What the NCAA, conferences and athletic directors increasingly want is the legal authority to collectively agree on rules — transfer limits, roster sizes, eligibility structures, NIL enforcement and revenue-sharing systems without every agreement immediately ending up in federal court. Think of it as asking Congress for a carve-out similar to the one Major League Baseball has operated under since 1922, an exemption that allows a sport to set and enforce its own structures without every rule being challenged as an illegal restraint of trade.

In simple terms, they want the power to regulate the marketplace that replaced the old NCAA system.

Supporters argue some level of legal protection is necessary if college sports is going to maintain any coherent national structure at all. Without it, they fear every significant rule will eventually be challenged in court. Critics see something much different: billion-dollar college sports entities asking Congress for permission to collectively limit athlete compensation and mobility, after decades of exploding coaching salaries, massive television contracts and facility spending.

After decades of trying to stop professionalism in college athletics, the NCAA has left itself in no position to regulate it. That's a problem. Now the association is facing questions over governance, enforcement and economic control, in fact, who gets to make the rules, who enforces them, and whether those rules can survive in court.

Congress has spent years circling those questions without delivering a solution. Earlier this year, the NCAA-backed SCORE Act stalled in the House before reaching a vote. Opposition from members of the Congressional Black Caucus — tied in part to broader concerns involving voting-rights issues and political policies in several Southeastern states — helped derail the bill despite support from many college sports leaders. Now a new bipartisan Senate proposal backed by Sens.

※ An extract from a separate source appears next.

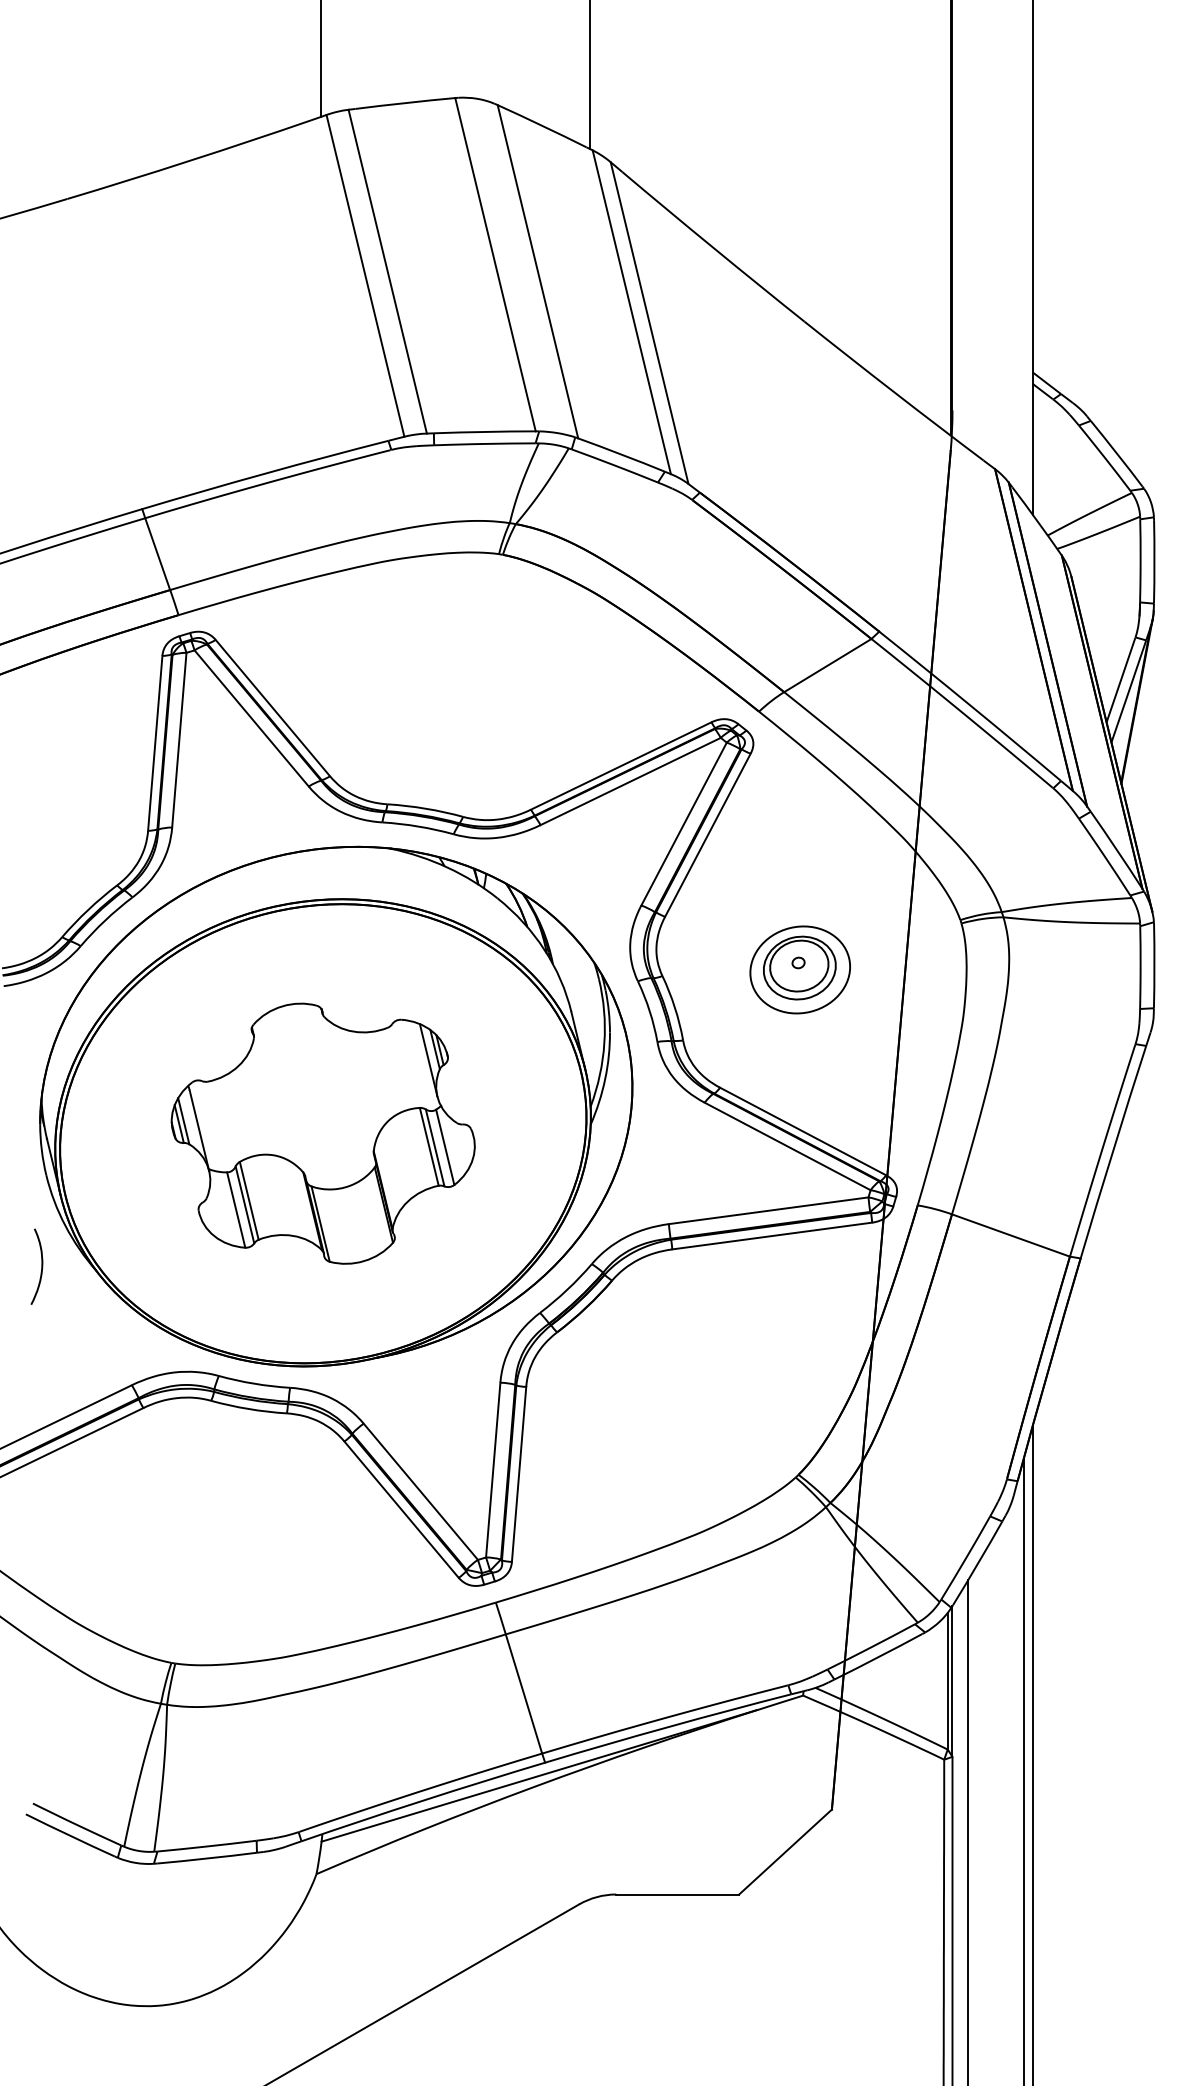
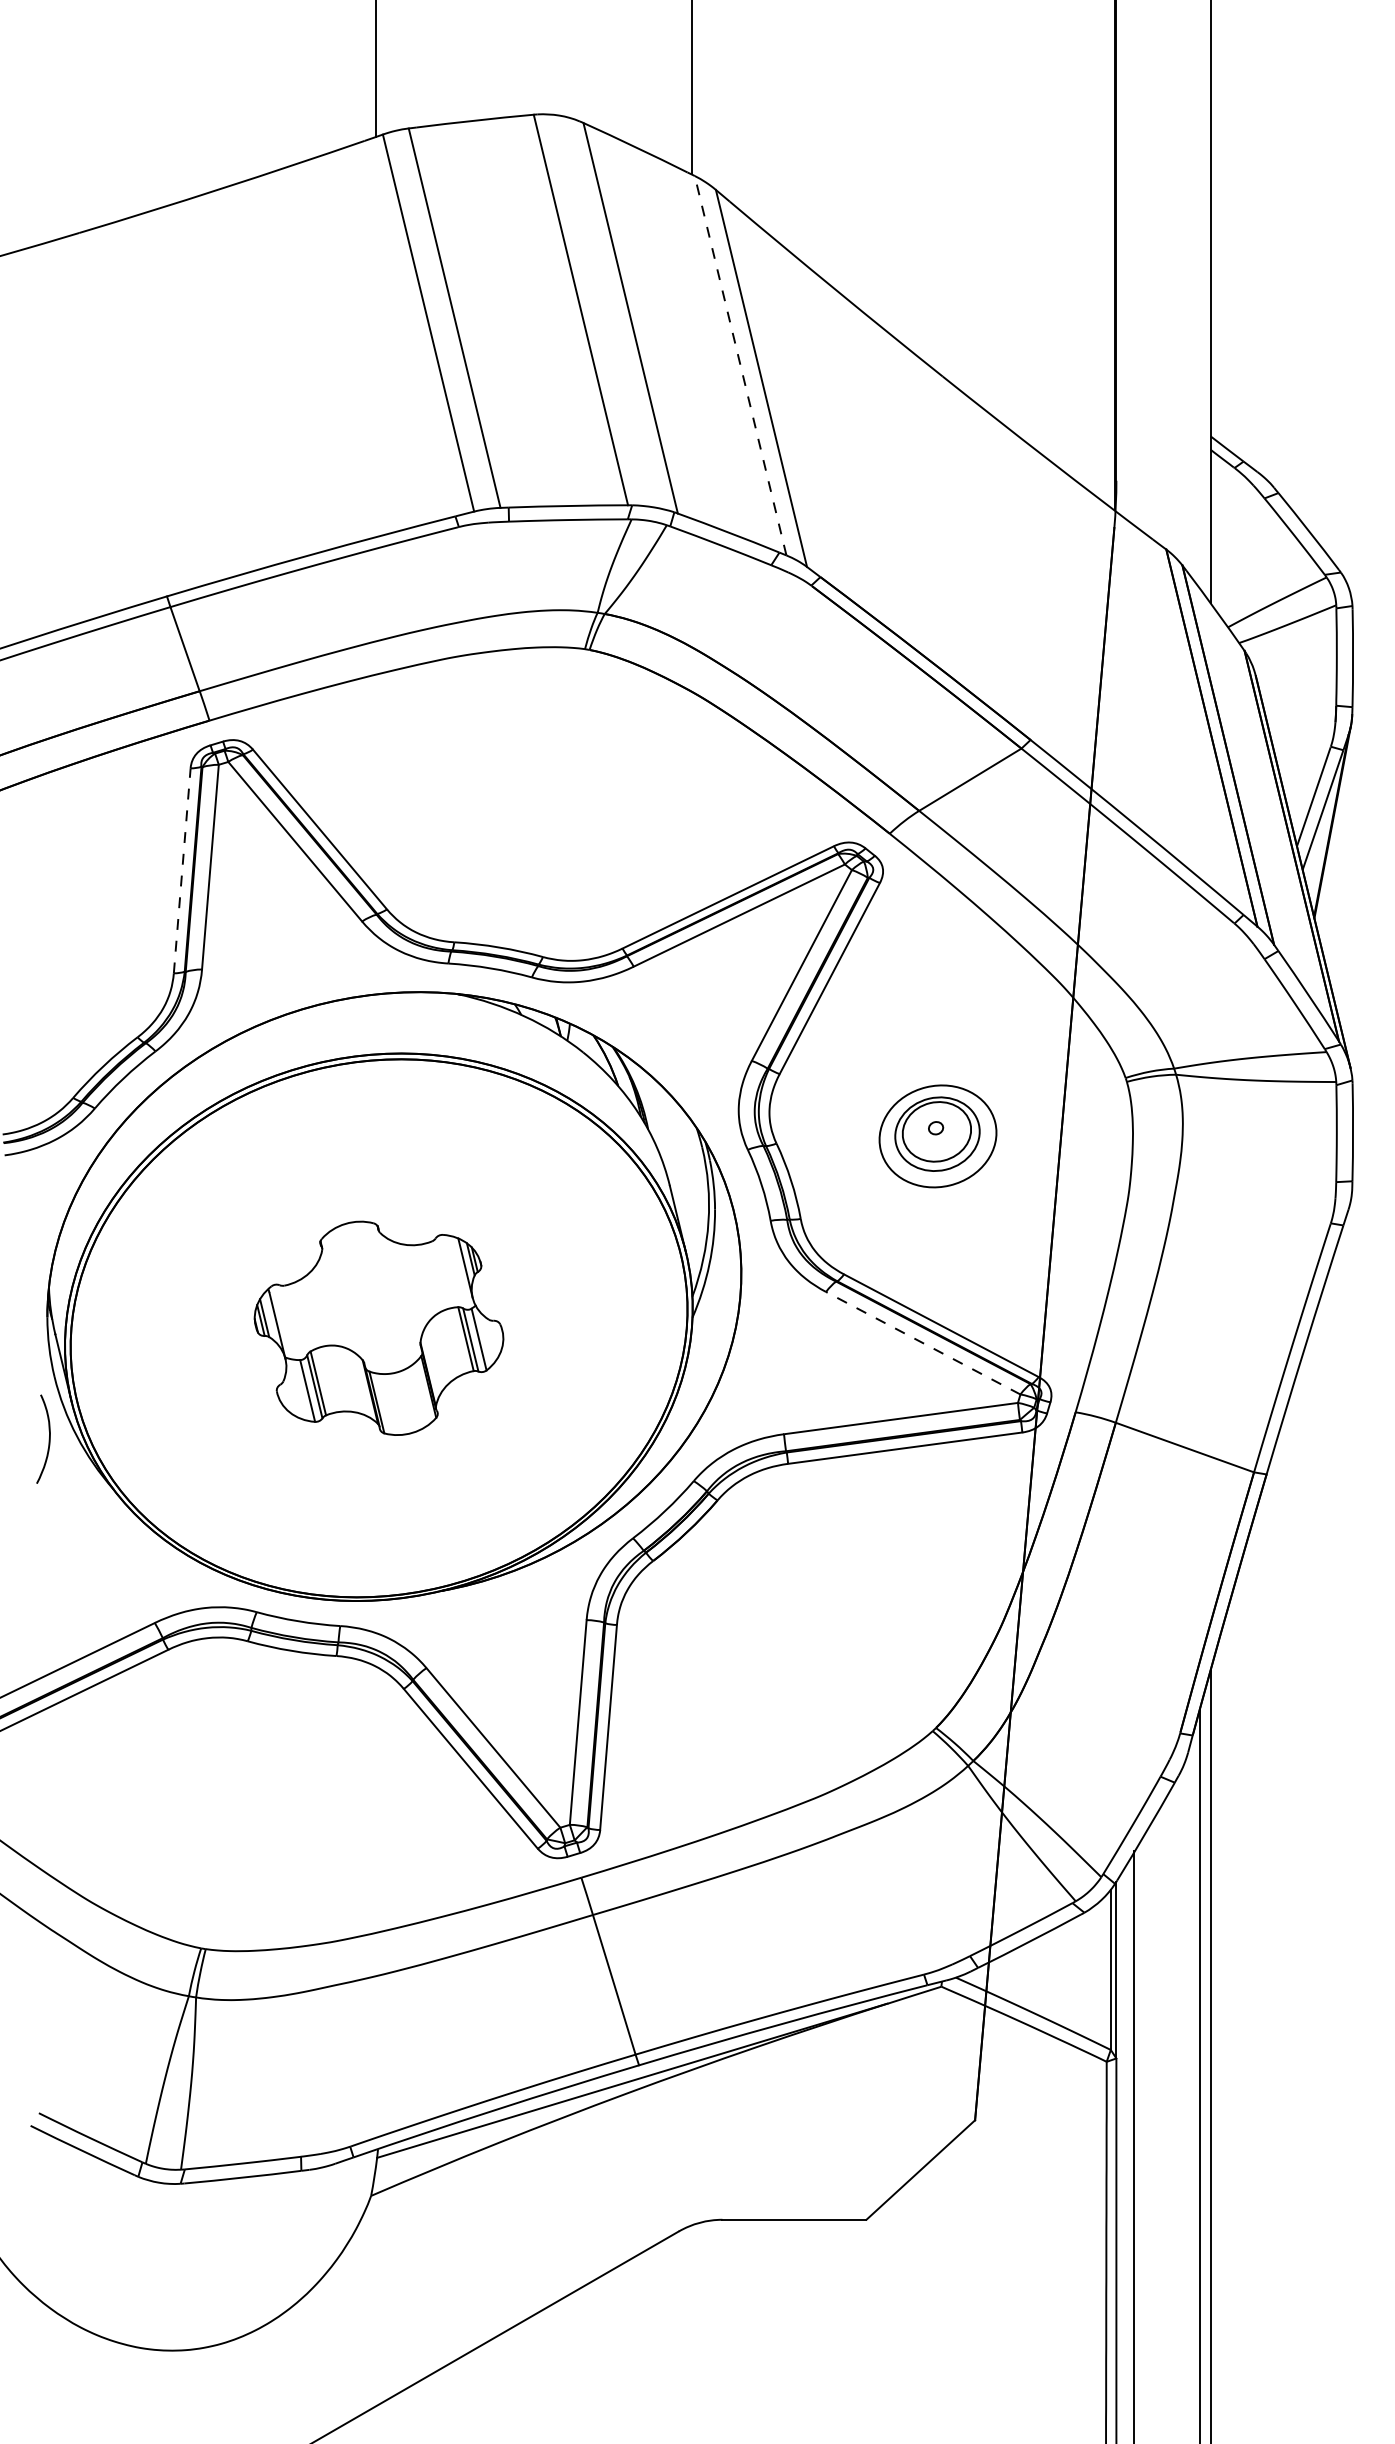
line: (631, 312) -> (740, 365), solid -> dashed
line: (155, 743) -> (182, 870), solid -> dashed
part: (322, 1133) -> (378, 1328), size x0.7
line: (787, 1146) -> (923, 1343), solid -> dashed
curve: (41, 1267) -> (48, 1439), moved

Ted Cruz and Maria Cantwell is expected to emerge soon, a sign that the push for a national framework hasn't slowed even as the political path remains uncertain.

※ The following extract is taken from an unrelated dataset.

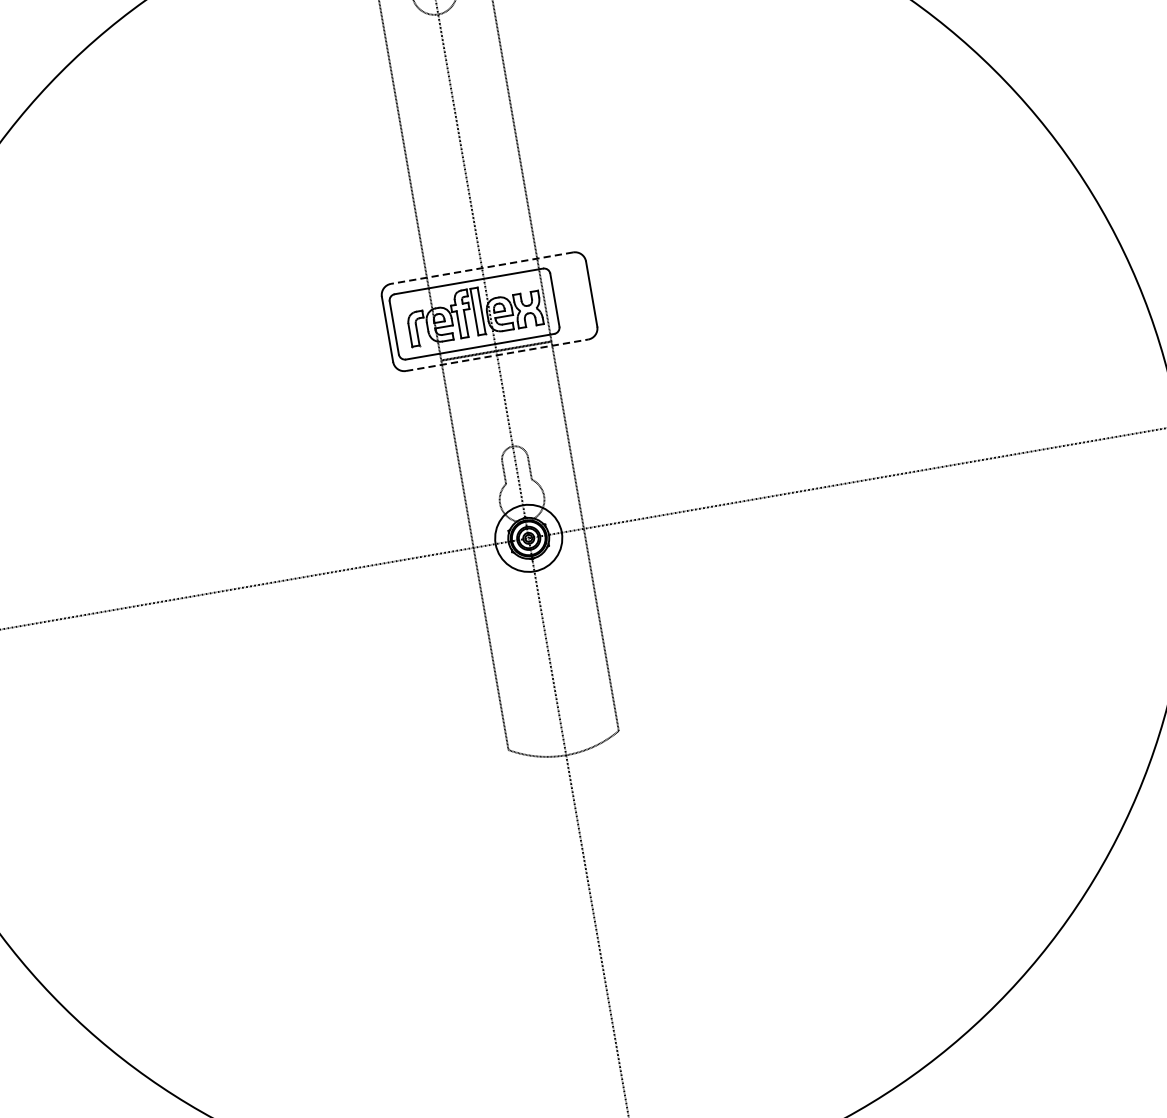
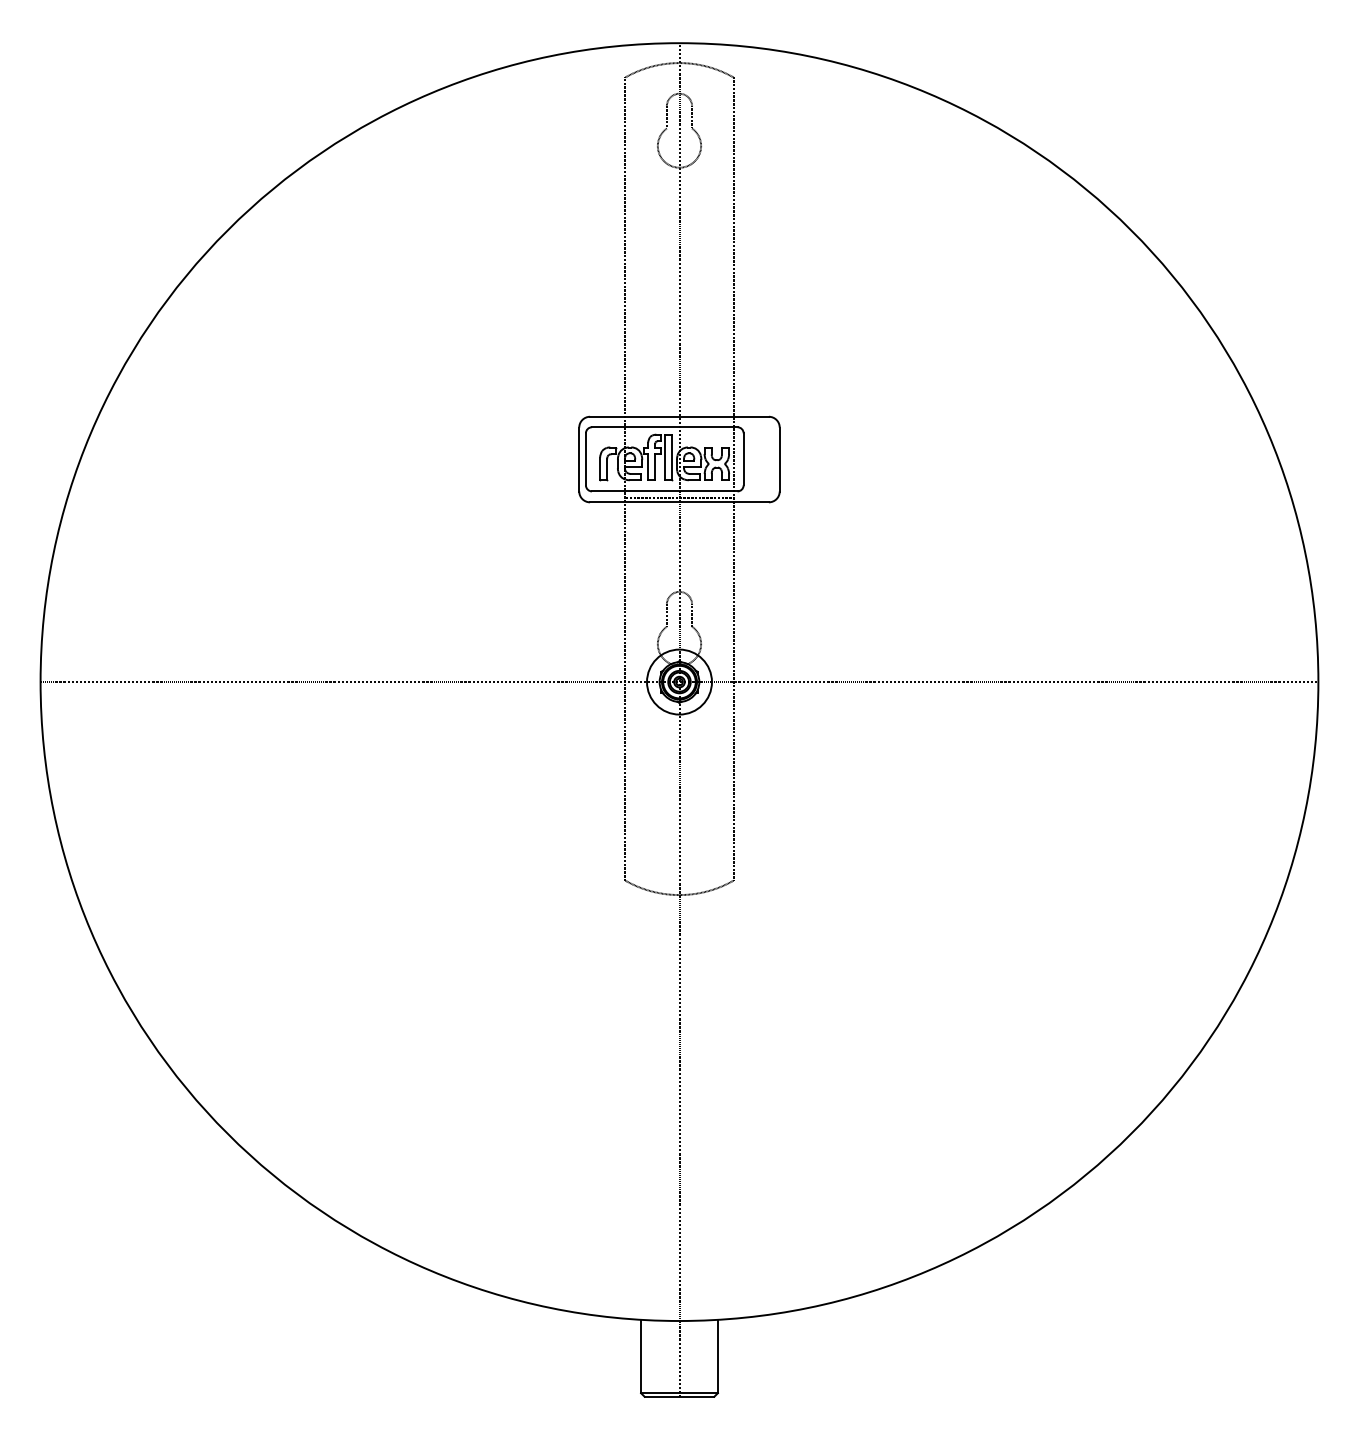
line: (482, 267) -> (679, 416), dashed -> solid
line: (497, 355) -> (679, 502), dashed -> solid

And looming behind the entire debate is a larger possibility increasingly hinted at by conference commissioners themselves: if Congress cannot stabilize the system nationally, the richest conferences may eventually stop waiting.

The SEC and Big Ten already generate television revenue far beyond most of college athletics. Increasingly, they sound less like NCAA members and more like economic superpowers considering whether they still need centralized NCAA governance at all.

Antitrust protection from Congress is one possible path forward. Self-governance by the wealthiest leagues may be the other.

The question of whether athletes should be paid has largely been answered already. The question now is who controls the marketplace that emerged afterward.

It is nowhere close to being settled.